== Task objective ==
Word for word, restate each of the entries below, and drop every picture.

== Items from a dataset ==
........

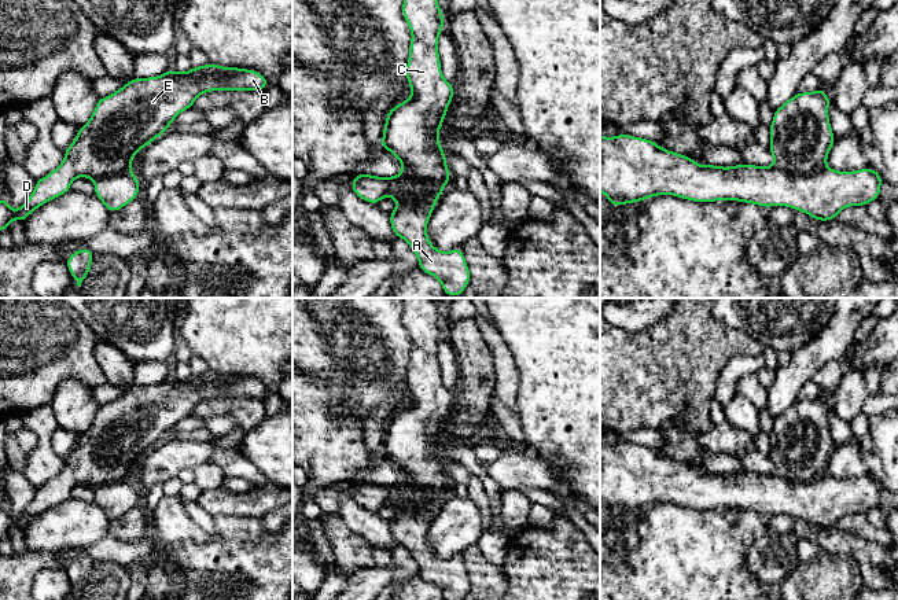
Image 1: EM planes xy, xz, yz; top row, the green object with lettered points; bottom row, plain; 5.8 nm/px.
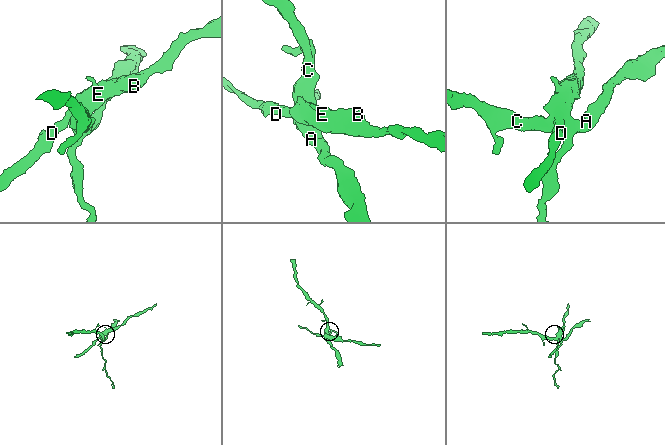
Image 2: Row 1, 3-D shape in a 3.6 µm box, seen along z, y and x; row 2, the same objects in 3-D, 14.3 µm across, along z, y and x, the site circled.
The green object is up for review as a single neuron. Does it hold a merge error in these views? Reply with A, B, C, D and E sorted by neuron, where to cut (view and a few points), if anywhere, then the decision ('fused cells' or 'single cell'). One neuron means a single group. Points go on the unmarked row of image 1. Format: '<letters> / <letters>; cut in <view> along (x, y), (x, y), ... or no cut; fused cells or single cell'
A C / B D E; cut in xz along (404, 479), (419, 490), (419, 503), (398, 512); fused cells

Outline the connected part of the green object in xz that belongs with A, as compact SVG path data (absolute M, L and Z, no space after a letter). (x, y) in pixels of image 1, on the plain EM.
M404 298L402 324L412 341L405 378L412 402L387 420L380 456L394 461L402 481L420 490L420 504L400 511L390 520L390 534L409 551L419 575L442 590L444 600L463 600L470 577L461 556L439 559L427 545L427 529L450 489L438 438L454 401L441 380L438 343L445 334L435 298Z

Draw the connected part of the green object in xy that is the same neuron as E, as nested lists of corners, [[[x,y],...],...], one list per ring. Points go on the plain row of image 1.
[[[206,371],[187,380],[169,376],[158,384],[133,386],[107,405],[100,405],[91,427],[78,435],[63,470],[36,487],[30,505],[12,518],[0,505],[0,538],[16,526],[23,531],[32,519],[67,501],[76,485],[96,487],[130,478],[135,461],[173,431],[177,422],[210,398],[264,398],[268,386],[255,378]]]

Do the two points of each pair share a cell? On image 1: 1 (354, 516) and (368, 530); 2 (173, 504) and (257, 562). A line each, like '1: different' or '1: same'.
1: same
2: same

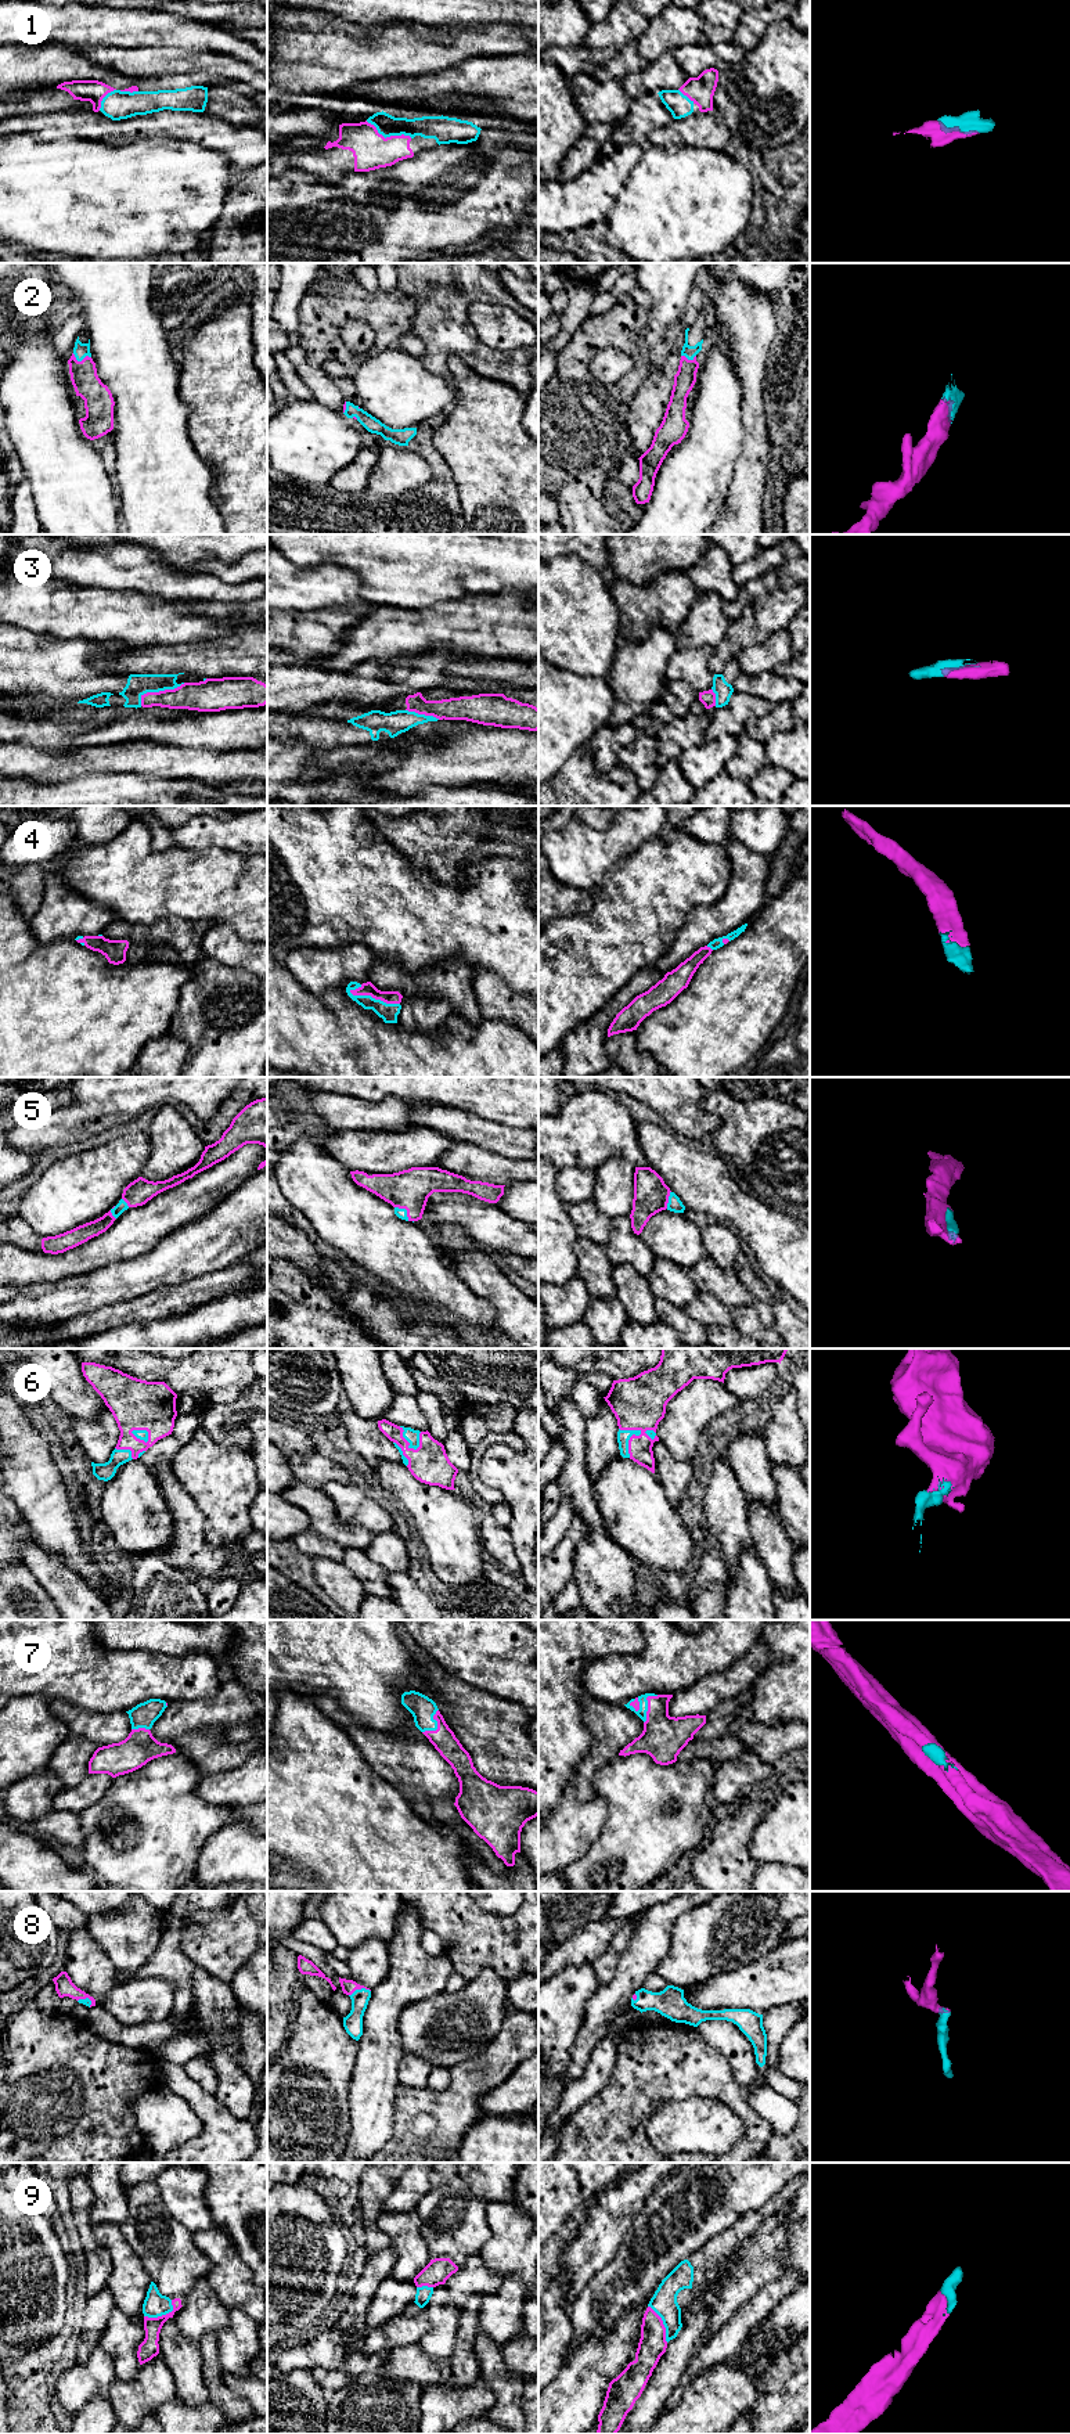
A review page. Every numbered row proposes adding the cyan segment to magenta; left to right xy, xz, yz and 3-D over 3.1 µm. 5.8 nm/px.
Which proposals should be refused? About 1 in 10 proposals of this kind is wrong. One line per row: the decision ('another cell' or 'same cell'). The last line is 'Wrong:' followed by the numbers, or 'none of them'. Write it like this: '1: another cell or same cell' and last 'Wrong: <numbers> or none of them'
1: same cell
2: same cell
3: same cell
4: same cell
5: same cell
6: same cell
7: same cell
8: same cell
9: same cell
Wrong: none of them

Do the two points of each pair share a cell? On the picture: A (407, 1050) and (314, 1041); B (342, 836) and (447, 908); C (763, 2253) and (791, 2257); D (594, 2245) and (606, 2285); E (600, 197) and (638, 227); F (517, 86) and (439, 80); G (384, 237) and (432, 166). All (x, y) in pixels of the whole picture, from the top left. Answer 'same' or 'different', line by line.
A: same
B: same
C: different
D: different
E: different
F: same
G: same

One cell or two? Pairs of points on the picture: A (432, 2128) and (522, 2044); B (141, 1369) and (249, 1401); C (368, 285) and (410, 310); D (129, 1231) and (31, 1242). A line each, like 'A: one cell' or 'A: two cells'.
A: one cell
B: two cells
C: two cells
D: two cells

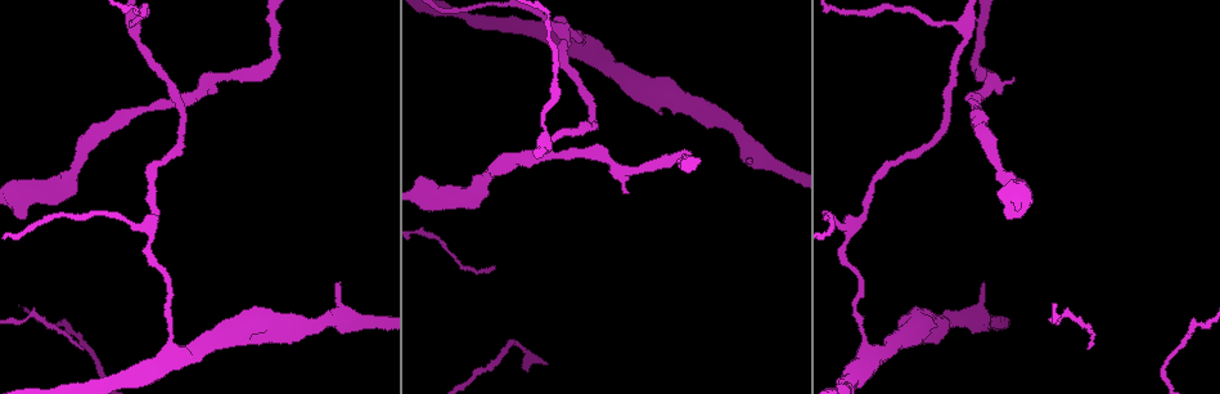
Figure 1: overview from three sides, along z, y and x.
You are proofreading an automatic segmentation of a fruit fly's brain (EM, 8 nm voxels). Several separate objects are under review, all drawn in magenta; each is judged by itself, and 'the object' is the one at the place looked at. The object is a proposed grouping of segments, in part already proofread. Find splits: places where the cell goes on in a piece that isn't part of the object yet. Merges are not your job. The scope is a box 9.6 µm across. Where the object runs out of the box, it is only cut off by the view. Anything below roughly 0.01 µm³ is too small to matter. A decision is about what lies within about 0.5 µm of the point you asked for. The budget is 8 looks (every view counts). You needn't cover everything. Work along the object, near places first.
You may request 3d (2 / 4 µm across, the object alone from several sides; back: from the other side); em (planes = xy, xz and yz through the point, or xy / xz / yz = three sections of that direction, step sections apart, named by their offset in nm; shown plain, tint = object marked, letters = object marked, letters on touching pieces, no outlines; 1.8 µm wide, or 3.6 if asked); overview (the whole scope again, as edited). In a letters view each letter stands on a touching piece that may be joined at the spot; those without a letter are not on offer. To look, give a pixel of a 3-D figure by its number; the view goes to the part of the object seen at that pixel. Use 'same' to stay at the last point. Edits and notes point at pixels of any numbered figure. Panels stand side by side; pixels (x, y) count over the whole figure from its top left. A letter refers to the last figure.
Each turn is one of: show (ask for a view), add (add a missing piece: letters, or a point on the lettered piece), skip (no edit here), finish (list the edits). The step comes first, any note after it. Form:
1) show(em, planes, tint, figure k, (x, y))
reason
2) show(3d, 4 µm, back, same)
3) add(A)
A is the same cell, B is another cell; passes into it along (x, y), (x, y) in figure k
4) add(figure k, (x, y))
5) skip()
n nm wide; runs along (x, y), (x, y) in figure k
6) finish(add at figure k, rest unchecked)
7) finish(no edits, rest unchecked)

show(3d, 2 µm, figure 1, (625, 193))
free end

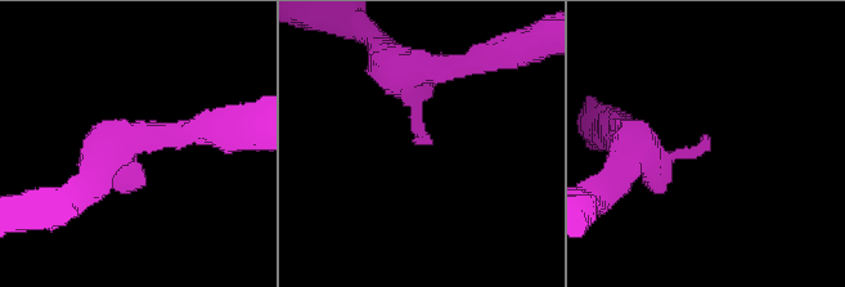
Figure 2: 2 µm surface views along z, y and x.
show(em, planes, letters, figure 2, (417, 144))

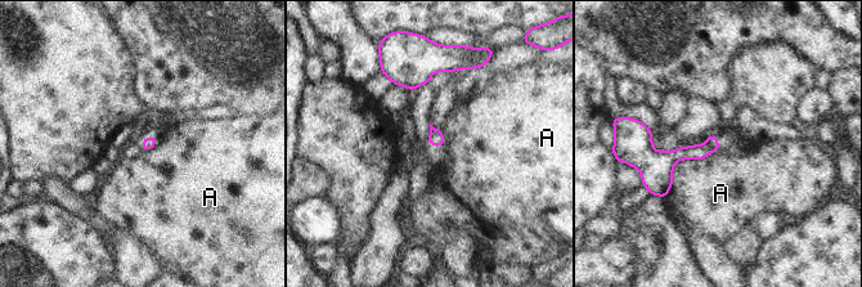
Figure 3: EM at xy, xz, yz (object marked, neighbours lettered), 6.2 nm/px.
skip()
A is another cell; no lettered piece goes on from it

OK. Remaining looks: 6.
show(em, planes, plain, figure 1, (964, 27))
side arm on a straight run

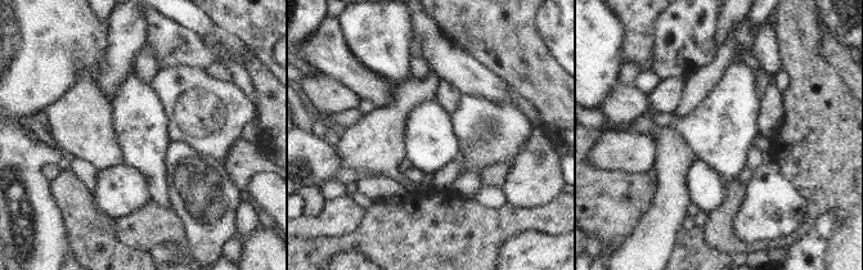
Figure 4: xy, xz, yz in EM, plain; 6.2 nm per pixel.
show(em, planes, letters, same)

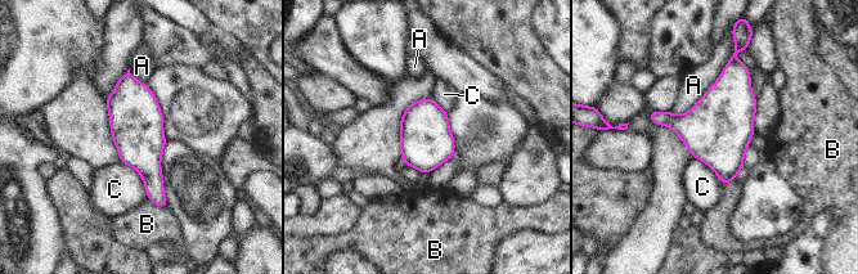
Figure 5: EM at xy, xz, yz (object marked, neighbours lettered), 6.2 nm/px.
skip()
320 nm wide; A, B and C are other cells; border along (120, 162), (139, 174), (148, 197) in figure 5; none of them fits

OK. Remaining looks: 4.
show(3d, 2 µm, figure 1, (749, 164))
branch stops here

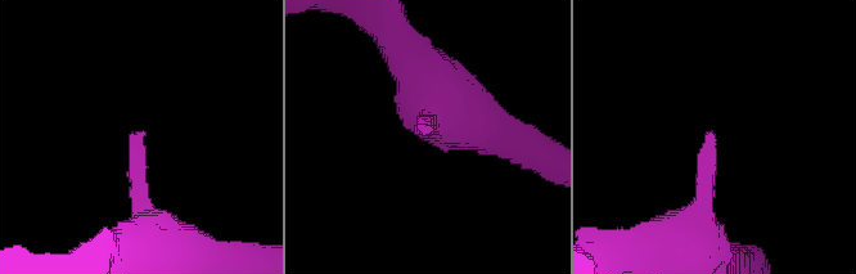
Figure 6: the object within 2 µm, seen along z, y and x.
show(em, planes, letters, figure 6, (433, 128))
need the tissue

........

== Expected answer ==
Image 1: EM planes xy, xz, yz; top row, the green object with lettered points; bottom row, plain; 5.8 nm/px.
Image 2: Row 1, 3-D shape in a 3.6 µm box, seen along z, y and x; row 2, the same objects in 3-D, 14.3 µm across, along z, y and x, the site circled.
The green object is up for review as a single neuron. Does it hold a merge error in these views? Reply with A, B, C, D and E sorted by neuron, where to cut (view and a few points), if anywhere, then the decision ('fused cells' or 'single cell'). One neuron means a single group. Points go on the unmarked row of image 1. Format: '<letters> / <letters>; cut in <view> along (x, y), (x, y), ... or no cut; fused cells or single cell'
A C / B D E; cut in xz along (404, 479), (419, 490), (419, 503), (398, 512); fused cells

Outline the connected part of the green object in xz that belongs with A, as compact SVG path data (absolute M, L and Z, no space after a letter). (x, y) in pixels of image 1, on the plain EM.
M404 298L402 324L412 341L405 378L412 402L387 420L380 456L394 461L402 481L420 490L420 504L400 511L390 520L390 534L409 551L419 575L442 590L444 600L463 600L470 577L461 556L439 559L427 545L427 529L450 489L438 438L454 401L441 380L438 343L445 334L435 298Z

Draw the connected part of the green object in xy that is the same neuron as E, as nested lists of corners, [[[x,y],...],...], one list per ring. Points go on the plain row of image 1.
[[[206,371],[187,380],[169,376],[158,384],[133,386],[107,405],[100,405],[91,427],[78,435],[63,470],[36,487],[30,505],[12,518],[0,505],[0,538],[16,526],[23,531],[32,519],[67,501],[76,485],[96,487],[130,478],[135,461],[173,431],[177,422],[210,398],[264,398],[268,386],[255,378]]]

Do the two points of each pair share a cell? On image 1: 1 (354, 516) and (368, 530); 2 (173, 504) and (257, 562). A line each, like '1: different' or '1: same'.
1: same
2: same

A review page. Every numbered row proposes adding the cyan segment to magenta; left to right xy, xz, yz and 3-D over 3.1 µm. 5.8 nm/px.
Which proposals should be refused? About 1 in 10 proposals of this kind is wrong. One line per row: the decision ('another cell' or 'same cell'). The last line is 'Wrong:' followed by the numbers, or 'none of them'. Write it like this: '1: another cell or same cell' and last 'Wrong: <numbers> or none of them'
1: same cell
2: same cell
3: same cell
4: same cell
5: same cell
6: same cell
7: same cell
8: same cell
9: same cell
Wrong: none of them

Do the two points of each pair share a cell? On the picture: A (407, 1050) and (314, 1041); B (342, 836) and (447, 908); C (763, 2253) and (791, 2257); D (594, 2245) and (606, 2285); E (600, 197) and (638, 227); F (517, 86) and (439, 80); G (384, 237) and (432, 166). All (x, y) in pixels of the whole picture, from the top left. Answer 'same' or 'different', line by line.
A: same
B: same
C: different
D: different
E: different
F: same
G: same

One cell or two? Pairs of points on the picture: A (432, 2128) and (522, 2044); B (141, 1369) and (249, 1401); C (368, 285) and (410, 310); D (129, 1231) and (31, 1242). A line each, like 'A: one cell' or 'A: two cells'.
A: one cell
B: two cells
C: two cells
D: two cells

Figure 1: overview from three sides, along z, y and x.
You are proofreading an automatic segmentation of a fruit fly's brain (EM, 8 nm voxels). Several separate objects are under review, all drawn in magenta; each is judged by itself, and 'the object' is the one at the place looked at. The object is a proposed grouping of segments, in part already proofread. Find splits: places where the cell goes on in a piece that isn't part of the object yet. Merges are not your job. The scope is a box 9.6 µm across. Where the object runs out of the box, it is only cut off by the view. Anything below roughly 0.01 µm³ is too small to matter. A decision is about what lies within about 0.5 µm of the point you asked for. The budget is 8 looks (every view counts). You needn't cover everything. Work along the object, near places first.
You may request 3d (2 / 4 µm across, the object alone from several sides; back: from the other side); em (planes = xy, xz and yz through the point, or xy / xz / yz = three sections of that direction, step sections apart, named by their offset in nm; shown plain, tint = object marked, letters = object marked, letters on touching pieces, no outlines; 1.8 µm wide, or 3.6 if asked); overview (the whole scope again, as edited). In a letters view each letter stands on a touching piece that may be joined at the spot; those without a letter are not on offer. To look, give a pixel of a 3-D figure by its number; the view goes to the part of the object seen at that pixel. Use 'same' to stay at the last point. Edits and notes point at pixels of any numbered figure. Panels stand side by side; pixels (x, y) count over the whole figure from its top left. A letter refers to the last figure.
Each turn is one of: show (ask for a view), add (add a missing piece: letters, or a point on the lettered piece), skip (no edit here), finish (list the edits). The step comes first, any note after it. Form:
1) show(em, planes, tint, figure k, (x, y))
reason
2) show(3d, 4 µm, back, same)
3) add(A)
A is the same cell, B is another cell; passes into it along (x, y), (x, y) in figure k
4) add(figure k, (x, y))
5) skip()
n nm wide; runs along (x, y), (x, y) in figure k
6) finish(add at figure k, rest unchecked)
7) finish(no edits, rest unchecked)

show(3d, 2 µm, figure 1, (625, 193))
free end

Figure 2: 2 µm surface views along z, y and x.
show(em, planes, letters, figure 2, (417, 144))

Figure 3: EM at xy, xz, yz (object marked, neighbours lettered), 6.2 nm/px.
skip()
A is another cell; no lettered piece goes on from it

OK. Remaining looks: 6.
show(em, planes, plain, figure 1, (964, 27))
side arm on a straight run

Figure 4: xy, xz, yz in EM, plain; 6.2 nm per pixel.
show(em, planes, letters, same)

Figure 5: EM at xy, xz, yz (object marked, neighbours lettered), 6.2 nm/px.
skip()
320 nm wide; A, B and C are other cells; border along (120, 162), (139, 174), (148, 197) in figure 5; none of them fits

OK. Remaining looks: 4.
show(3d, 2 µm, figure 1, (749, 164))
branch stops here

Figure 6: the object within 2 µm, seen along z, y and x.
show(em, planes, letters, figure 6, (433, 128))
need the tissue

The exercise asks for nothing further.